A new stainless steel sculpture titled "SAWA" (2026) by father-son artist duo Pierre and Cedric Koukjian has been installed on the exterior of Beit Beirut, a museum and cultural center in the Lebanese capital. The building, located along the former Green Line that divided the city during the Lebanese Civil War, still bears visible scars from the conflict. The sculpture, whose name means "together" in Arabic, is made from hand-hammered stainless steel and is designed to reflect light and the surrounding landscape, serving as a metaphor for hope and unity.

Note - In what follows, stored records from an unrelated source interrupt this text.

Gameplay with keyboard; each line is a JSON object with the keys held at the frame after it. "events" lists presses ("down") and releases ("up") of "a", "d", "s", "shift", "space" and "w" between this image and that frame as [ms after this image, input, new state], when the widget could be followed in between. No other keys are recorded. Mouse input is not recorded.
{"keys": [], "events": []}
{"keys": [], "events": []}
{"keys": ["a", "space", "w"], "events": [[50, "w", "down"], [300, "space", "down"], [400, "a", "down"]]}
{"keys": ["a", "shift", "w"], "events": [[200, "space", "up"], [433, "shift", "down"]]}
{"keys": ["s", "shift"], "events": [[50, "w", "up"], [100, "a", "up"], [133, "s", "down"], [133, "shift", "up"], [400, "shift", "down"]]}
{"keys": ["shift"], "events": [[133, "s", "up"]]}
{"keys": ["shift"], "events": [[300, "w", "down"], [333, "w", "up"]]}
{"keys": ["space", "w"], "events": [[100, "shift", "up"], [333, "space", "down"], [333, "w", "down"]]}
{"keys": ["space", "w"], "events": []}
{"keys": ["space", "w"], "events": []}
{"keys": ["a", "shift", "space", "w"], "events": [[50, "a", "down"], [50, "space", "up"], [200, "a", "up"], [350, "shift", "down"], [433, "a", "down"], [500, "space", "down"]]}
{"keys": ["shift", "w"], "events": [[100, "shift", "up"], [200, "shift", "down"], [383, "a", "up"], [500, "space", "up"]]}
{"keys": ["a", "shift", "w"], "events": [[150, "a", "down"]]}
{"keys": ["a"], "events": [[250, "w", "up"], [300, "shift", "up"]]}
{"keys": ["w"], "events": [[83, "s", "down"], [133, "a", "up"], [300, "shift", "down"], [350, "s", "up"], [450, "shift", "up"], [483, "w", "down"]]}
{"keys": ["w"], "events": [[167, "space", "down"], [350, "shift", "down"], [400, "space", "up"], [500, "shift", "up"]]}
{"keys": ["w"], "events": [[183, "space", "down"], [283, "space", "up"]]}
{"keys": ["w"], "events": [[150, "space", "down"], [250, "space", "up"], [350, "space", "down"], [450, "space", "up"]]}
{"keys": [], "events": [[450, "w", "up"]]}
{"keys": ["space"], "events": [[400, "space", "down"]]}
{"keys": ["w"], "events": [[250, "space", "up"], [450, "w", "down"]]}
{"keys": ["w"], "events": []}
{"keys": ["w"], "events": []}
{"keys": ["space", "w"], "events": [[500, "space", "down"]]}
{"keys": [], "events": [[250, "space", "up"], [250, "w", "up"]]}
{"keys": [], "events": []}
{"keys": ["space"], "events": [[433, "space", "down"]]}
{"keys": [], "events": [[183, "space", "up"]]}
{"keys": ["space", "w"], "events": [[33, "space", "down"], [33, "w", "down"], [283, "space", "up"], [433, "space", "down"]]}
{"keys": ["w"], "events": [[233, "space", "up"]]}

How Nicolas Winding Refn and Hideo Kojima Turned Friendship Into an Art Installation

Danish filmmaker Nicolas Winding Refn and Japanese video game creator Hideo Kojima have collaborated on a new art installation titled "Satellites II," which debuted at New York's Hotel Chelsea as part of Prada Mode from June 3–7, 2026. The installation transforms the historic hotel into a space station with silver and cloud motifs, featuring pairs of retro-futuristic television sets that play footage of Refn and Kojima discussing connection, creativity, identity, and death in English and Japanese. This follows their first collaborative installation at Prada's Aoyama store in Tokyo in 2025, and the work draws on their decade-long friendship, which began after Kojima reached out to Refn following the release of "Drive" in 2011.